Commemorative Cantata for the Centenary of the Birth of Pushkin (Торжественная кантата в память 100-летней годовщины А. С. Пушкина), Op. 65, is a cantata by Alexander Glazunov, composed in 1899 in memory of author Alexander Pushkin. It is also known as Memorial Cantata (Мемориальная кантата) and Cantata in Memory of Pushkin's 100th Birthday (Кантата к 100-летию А. С. Пушкина). The work in five movements on lyrics by Konstantin Romanov is scored for solo voices, choir and piano.

== History and text ==
Glazunov composed the cantata in 1899. That year, he assumed a position as professor of instrumentation at the St. Petersburg Conservatory of Music. In the cantata, he set a text by the Grand Duke Konstantin Romanov, written under his pen name K.R. It was first performed on to celebrate the centenary of Pushkin. Glazunov composed his ballet The Seasons, Op. 67, the same year.

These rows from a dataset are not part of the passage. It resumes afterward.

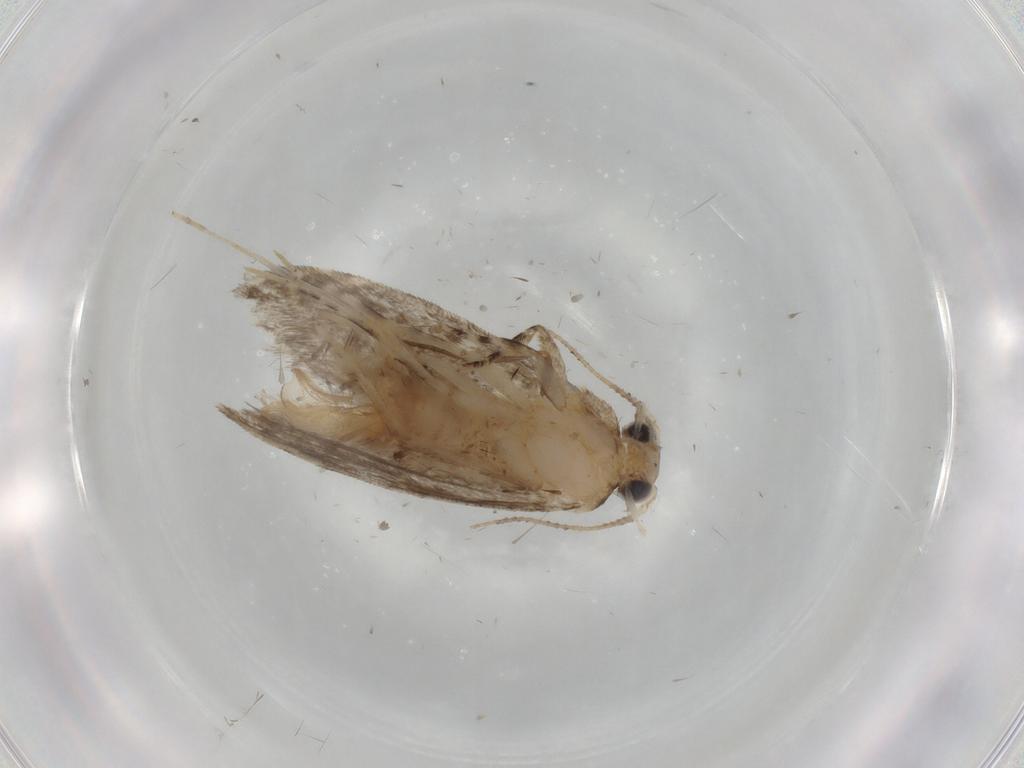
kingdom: Animalia
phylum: Arthropoda
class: Insecta
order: Lepidoptera
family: Tineidae
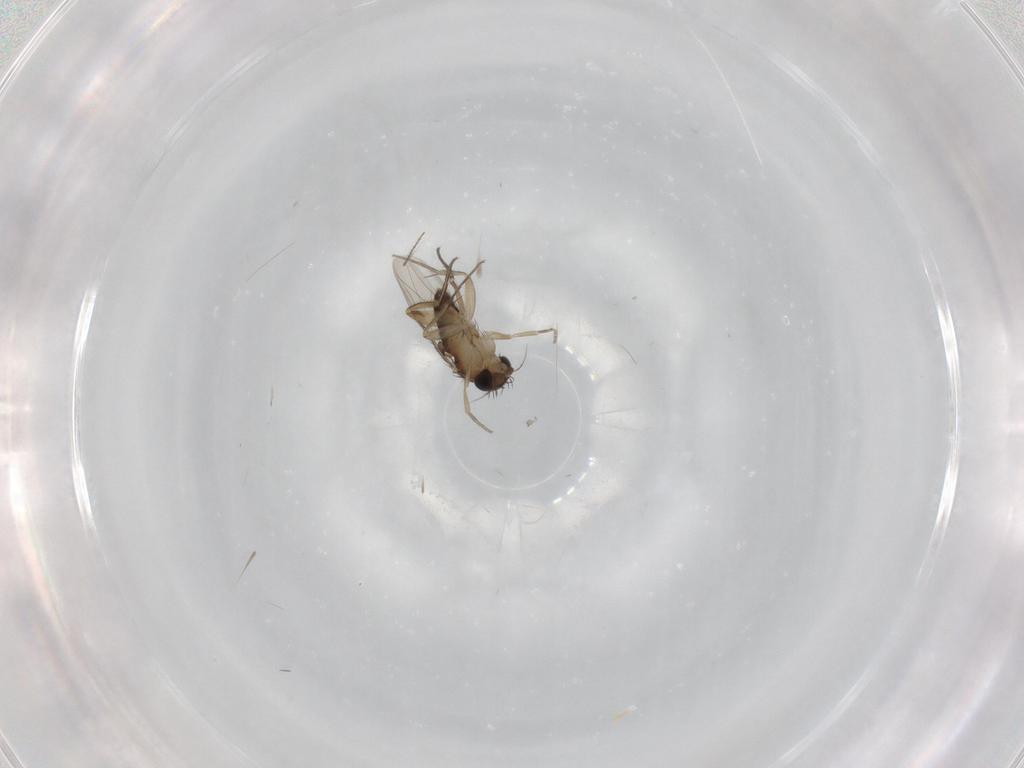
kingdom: Animalia
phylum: Arthropoda
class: Insecta
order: Diptera
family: Phoridae
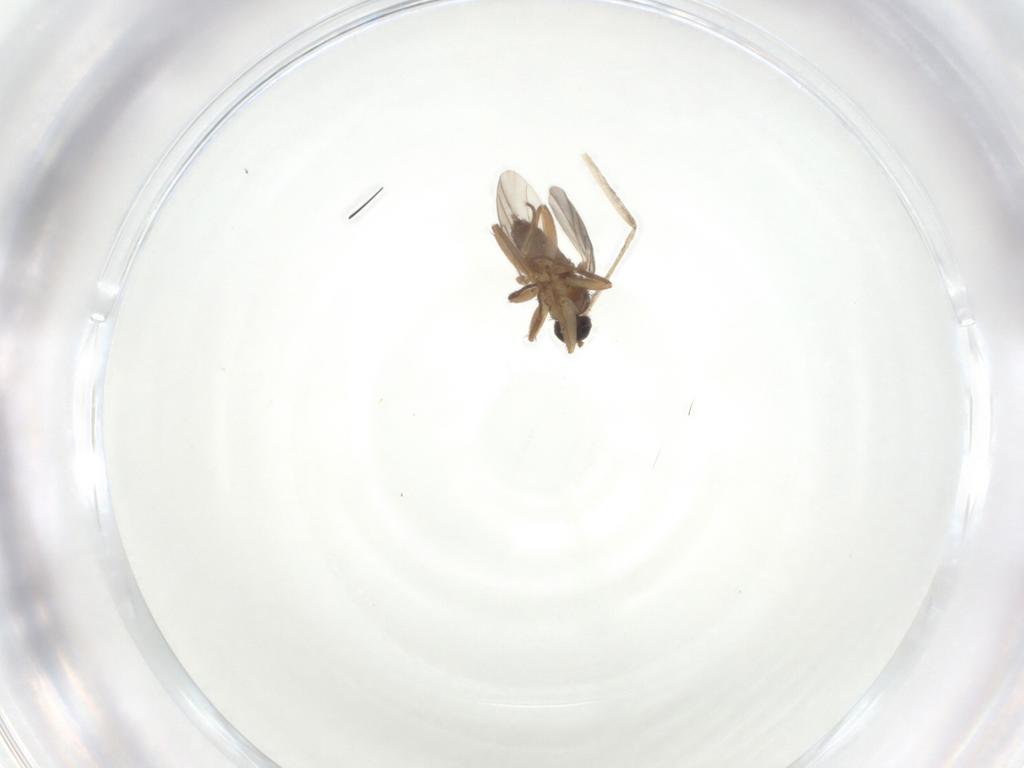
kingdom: Animalia
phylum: Arthropoda
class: Insecta
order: Diptera
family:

== Scoring and structure ==
The cantata is structured in five movements and scored for mezzo-soprano, tenor, mixed choir and piano. The first movement, "In a teeming multitude" (Мы многолюдною толпою…), is named Chorus (Хор), marked "Allegro" and set for choir. It has been described as a "jubilant" opening and a very Russian chorus of gratitude.

The second movement, "At this peaceful cradle" (У этой тихой колыбели…), is named Berceuse (Колыбельная), marked "Allegretto" and sung by the mezzo-soprano.

The third movement, "His childhood years passed" (Прошли младенческие годы…), is named again Chorus, marked "Moderato", set for mezzo-soprano and choir.

The fourth movement, "From the cares of the dreary world" (От забот земли унылой…), is named Aria (Ария), for the solo tenor, marked "Andante", an "aria of praise".

The last movement, "Ever glorious and without compare" (Вечно, славный без сравненья…), is named Hymn (Гимн) and marked "Moderato assai", set for all voices. It has been regarded as "a hymn, in which the two soloists join, exultantly taken up by the chorus, with a burst of joy at the close".

== Recording ==
The cantata was recorded in August 2002 in an orchestral version at the Grand Hall of the Moscow Conservatory. It was performed by soloists Ludmila Kuznetsova and Vsevolod Grivnov, the Russian State Symphony Orchestra and Capella, conducted by Valeri Polyansky. The cantata was combined with the composer's Eighth Symphony (1906) and the Poème Lyrique in D-flat major, Op. 12 (1887). The CD was made part of a collection covering Glazunov's eight symphonies and other major works on seven CDs in 2008.

A review notes that the music was "full of warmly lyrical ideas, with Glazunov’s inspired flow of invention more than compensating for the doggerel poetry he was forced to set by the 'unrefusable' Grand Duke".